Miguel Rocha Vieira nasceu em Cascais há pouco mais de 40 anos. Prestigiado Chef Português, com 3 x 1 estrela Michelin, duas em Budapeste, Costes e Costes Downtown e uma Portugal, Fortaleza do Guincho.

Chegou a Budapeste em 2008, onde esteve até 2015, ano em que se mudou para Portugal. Há menos de um ano voltou a Budapeste, a cidade, a capital que o adotou como o “Chef Luso, o Chef-Português”.

Com 20 anos, Miguel foi estudar Gestão Hoteleira no City of London College. Durante o segundo ano do curso descobriu a sua vocação.

“Desde a primeira aula de cozinha que descobri que até então tinha estado no sítio errado. É difícil descrever o que senti, mas de repente apercebi-me que aquele curso não era para mim. O que eu queria mesmo era cozinhar. Nesse mesmo dia, quando cheguei a casa, comecei a procurar escolas de cozinha e umas semanas mais tarde estava inscrito na mais prestigiada escola de cozinha do mundo, Le Cordon Bleu”, refere o chef português, numa pequena biografia divulgada online. Miguel já tinha pois, mais de 20 anos, quando  sentiu na alma, a magia e o fascínio pela Arte de Cozinhar…

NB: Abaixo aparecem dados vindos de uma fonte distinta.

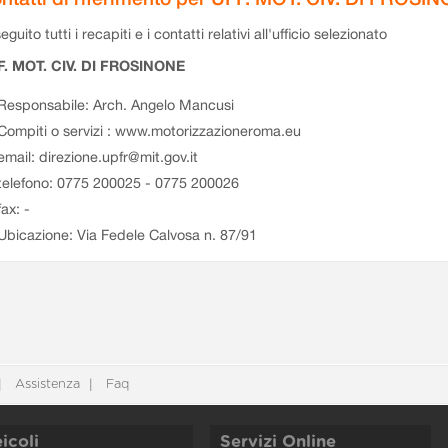
eguito tutti i recapiti e i contatti relativi all'ufficio selezionato
F. MOT. CIV. DI FROSINONE
Responsabile: Arch. Angelo Mancusi
Compiti o servizi : www.motorizzazioneroma.eu
email: direzione.upfr@mit.gov.it
telefono: 0775 200025 - 0775 200026
fax: -
Ubicazione: Via Fedele Calvosa n. 87/91
Assistenza
Faq
icoli
Servizi Online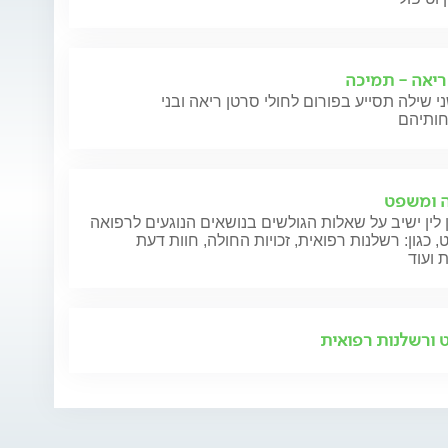
ריאה - תמיכה
י שילה תסייע בפורום לחולי סרטן ריאה ובני
 ומשפט
 לין ישיב על שאלות הגולשים בנושאים הנוגעים לרפואה
 כגון: רשלנות רפואית, זכויות החולה, חוות דעת
 ועוד
ורשלנות רפואית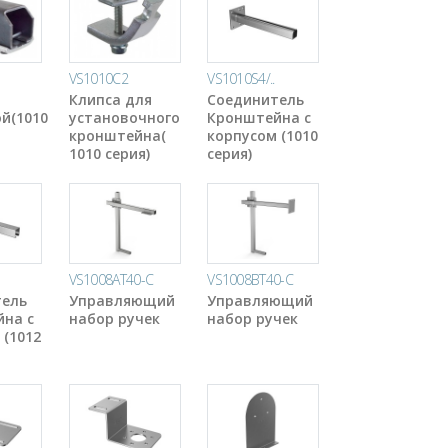
VS1010C2
VS1010S4/..
Клипса для
Соединитель
й(1010
установочного
Кронштейна с
кронштейна(
корпусом (1010
1010 серия)
серия)
VS1008AT40-C
VS1008BT40-C
тель
Управляющий
Управляющий
на с
набор ручек
набор ручек
 (1012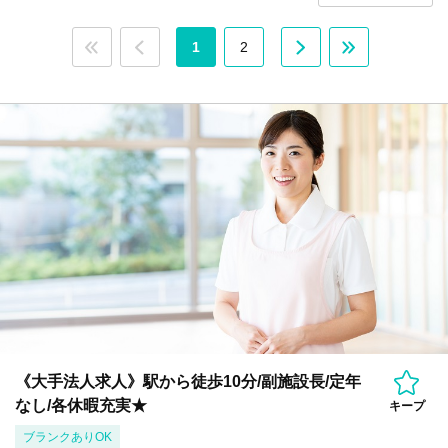
1
2
《大手法人求人》駅から徒歩10分/副施設長/定年
なし/各休暇充実★
キープ
ブランクありOK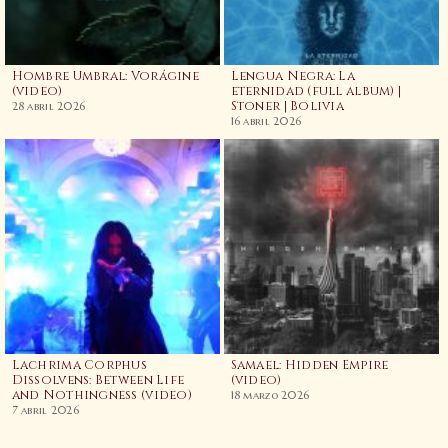
Hombre Umbral: Vorágine
Lengua Negra: La
(video)
eternidad (full album) |
Stoner | Bolivia
28 abril 2026
16 abril 2026
Lachrima Corphus
Samael: Hidden Empire
Dissolvens: Between Life
(video)
and Nothingness (video)
18 marzo 2026
7 abril 2026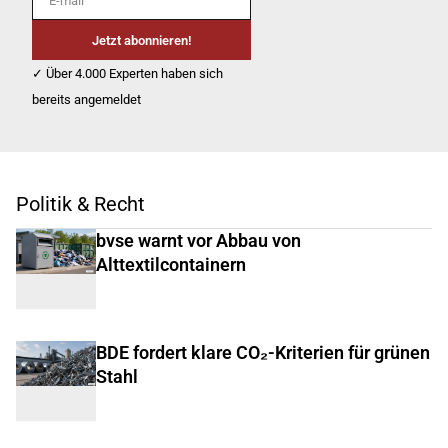
Jetzt abonnieren!
✓ Über 4.000 Experten haben sich
bereits angemeldet
Politik & Recht
bvse warnt vor Abbau von
Alttextilcontainern
BDE fordert klare CO₂-Kriterien für grünen
Stahl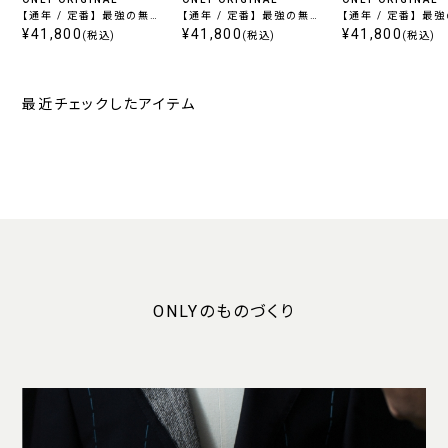
【通年 / 定番】 最強の無地
【通年 / 定番】 最強の無地
【通年 / 定番】 最
/ ブラック
¥41,800
/ グレー
¥41,800
/ ネイビー
¥41,800
(税込)
(税込)
(税込)
最近チェックしたアイテム
ONLYのものづくり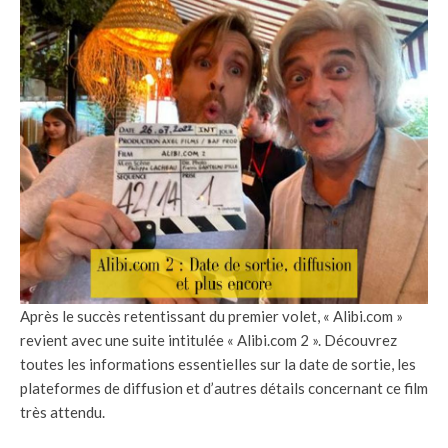
Après le succès retentissant du premier volet, « Alibi.com »
revient avec une suite intitulée « Alibi.com 2 ». Découvrez
toutes les informations essentielles sur la date de sortie, les
plateformes de diffusion et d’autres détails concernant ce film
très attendu.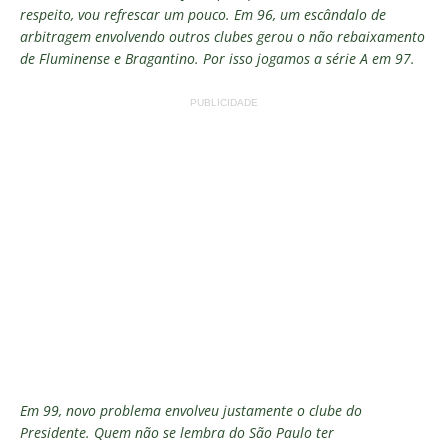
respeito, vou refrescar um pouco. Em 96, um escândalo de
arbitragem envolvendo outros clubes gerou o não rebaixamento
de
Fluminense
e Bragantino. Por isso jogamos a série A em 97.
PUBLICIDADE
Em 99, novo problema envolveu justamente o clube do
Presidente. Quem não se lembra do São Paulo ter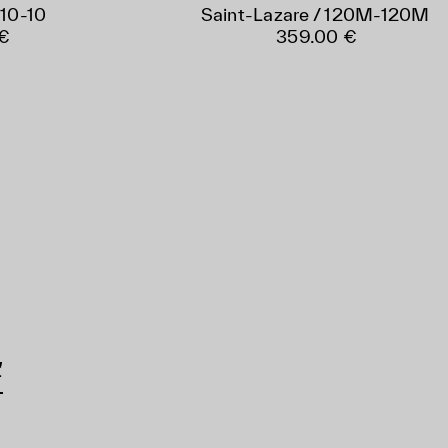
 10-10
Saint-Lazare / 120M-120M
€
359.00 €
ť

Mas vamos por partes e devolvendo a colher, devolvendo a palavra ao Chef, deixando sobre a bancada as perguntas que ele, com tempo e mestria, nos vai cozinhar e servir.

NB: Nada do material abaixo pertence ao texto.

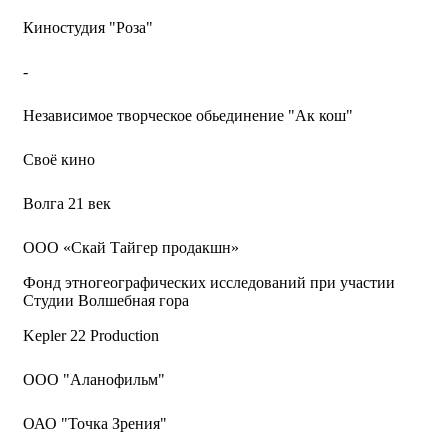
Киностудия "Роза"
-
Независимое творческое обьединение "Ак кош"
Своё кино
Волга 21 век
ООО «Скай Тайгер продакшн»
Фонд этногеографических исследований при участии
Студии Волшебная гора
Kepler 22 Production
ООО "Аланофильм"
ОАО "Точка Зрения"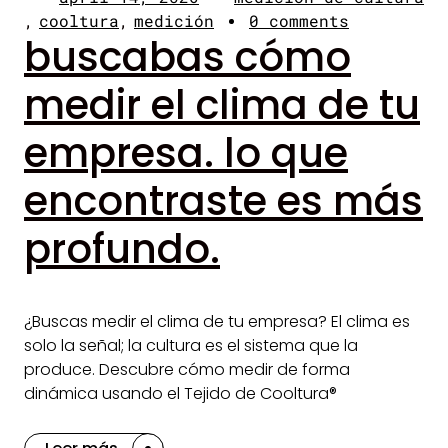
cooltura
medición
0 comments
buscabas cómo
medir el clima de tu
empresa. lo que
encontraste es más
profundo.
¿Buscas medir el clima de tu empresa? El clima es
solo la señal; la cultura es el sistema que la
produce. Descubre cómo medir de forma
dinámica usando el Tejido de Cooltura®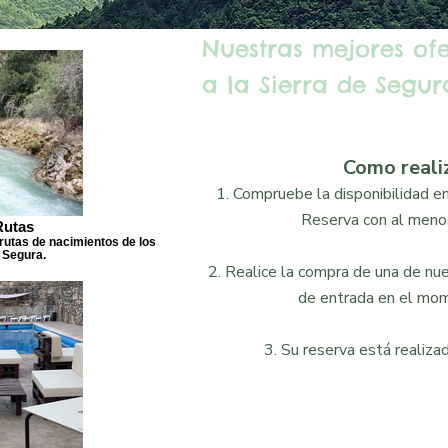
Nuestras mejores of
a la Sierra de Segura
Como reali
1. Compruebe la disponibilidad en 
Reserva con al menos
Rutas
rutas de nacimientos de los
 Segura.
2. Realice la compra de una de nues
de entrada en el mom
3. Su reserva está realizad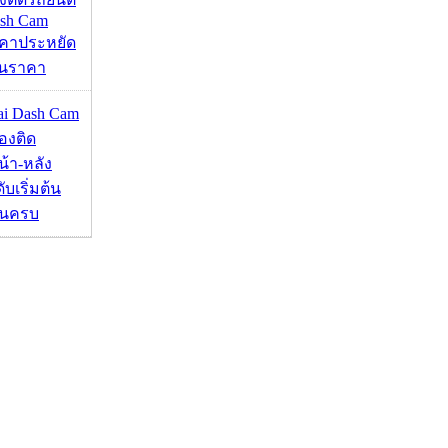
ash Cam
คาประหยัด
กินราคา
mai Dash Cam
องติด
้า-หลัง
บเริ่มต้น
ชันครบ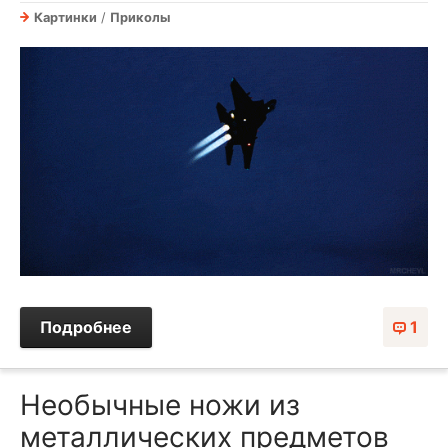
Картинки
/
Приколы
Подробнее
1
Необычные ножи из
металлических предметов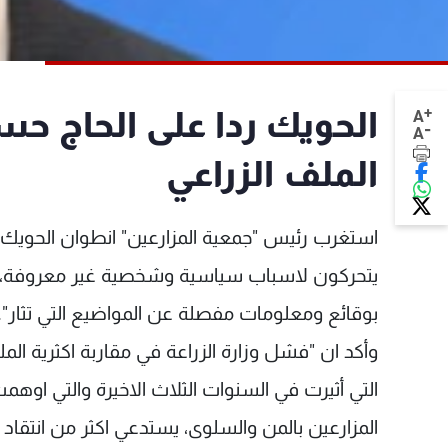
+
الحويك ردا على الحاج حس
A
-
A
الملف الزراعي
استغرب رئيس "جمعية المزارعين" انطوان الحويك ا
يتحركون لاسباب سياسية وشخصية غير معروفة، متمني
بوقائع ومعلومات مفصلة عن المواضيع التي تثار".
وأكد ان "فشل وزارة الزراعة في مقاربة اكثرية الم
التي أثيرت في السنوات الثلاث الاخيرة والتي اوهمت
المزارعين بالمن والسلوى، يستدعي اكثر من انتقاد 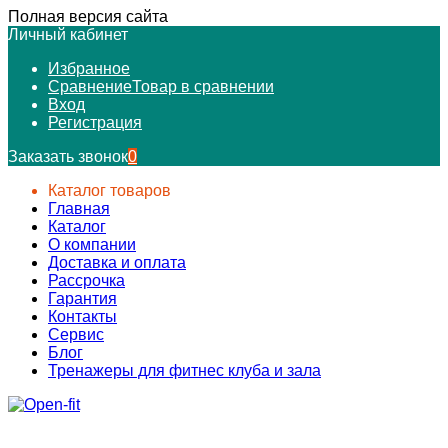
Полная версия сайта
Личный кабинет
Избранное
Сравнение
Товар в сравнении
Вход
Регистрация
Заказать звонок
0
Каталог товаров
Главная
Каталог
О компании
Доставка и оплата
Рассрочка
Гарантия
Контакты
Сервис
Блог
Тренажеры для фитнес клуба и зала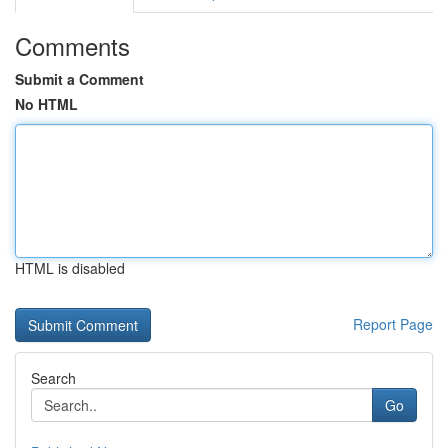
Comments
Submit a Comment
No HTML
HTML is disabled
Report Page
Search
Go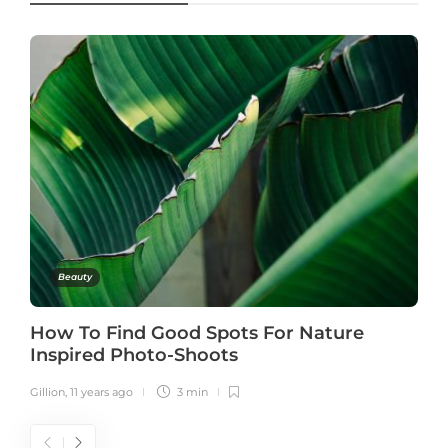
Beauty
How To Find Good Spots For Nature
Inspired Photo-Shoots
Gillion
,
11 years ago
3 min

Há 20 anos ser “Chef de Cozinha, não era o que é hoje, ainda não estava na “moda”. O que é que os seus pais disseram quando de repente decidiu abandonar o curso de gestão?

A verdade é que foi bastante difícil convencê-los. Como bem diz, a perceção que hoje temos desta profissão é bem diferente, talvez devido à mediatização que todos os programas televisivos nos trouxeram.

Voltando à sua pergunta, depois de me dizerem várias vezes que não estava bom da cabeça e que era mais uma das minhas incertezas, acabaram por aceitar a minha decisão.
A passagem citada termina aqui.